Dans le contexte historique de la poésie anglo-américaine, l’œuvre de Jarrell fait écho aux monologues dramatiques de Robert Browning, à travers la poésie de guerre de Wilfred Owen, préfigurant, finalement, les derniers poèmes confessionnels de son ami Robert Lowell. Bien que Jarrell ne soit pas un poète confessionnel semblable à Sylvia Plath, il est devenu plus directement personnel à la fin de sa vie dans « The Lost World » et « Thinking about the Lost World » (1965).
Il y a encore d’autres facettes de l’expression de Jarrell.

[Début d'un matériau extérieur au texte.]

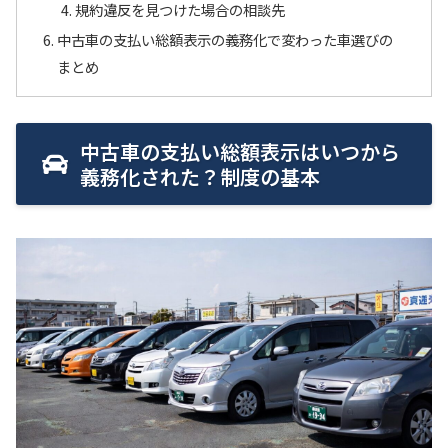
規約違反を見つけた場合の相談先
中古車の支払い総額表示の義務化で変わった車選びの
まとめ
中古車の支払い総額表示はいつから
義務化された？制度の基本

Il a traduit des œuvres de Rilke, E. Morike, et Tristan Corbière et travaillait sur une traduction du Faust de Goethe au moment de sa mort. Il a également écrit des livres pour enfants à succès, parmi lesquels The Bat Poet (1964) et The Animal Family (1965). À sa manière tranquille, il était une personne de la Renaissance, un « homme de lettres polyvalent au sens européen, avec une vraie verve, une imagination et un caractère unique » (Robert Lowell). Cette carrière toujours en évolution a été écourtée lorsque Jarrell a été heurté et tué par une auto à Greensboro, en Caroline du Nord, le 14 octobre 1965.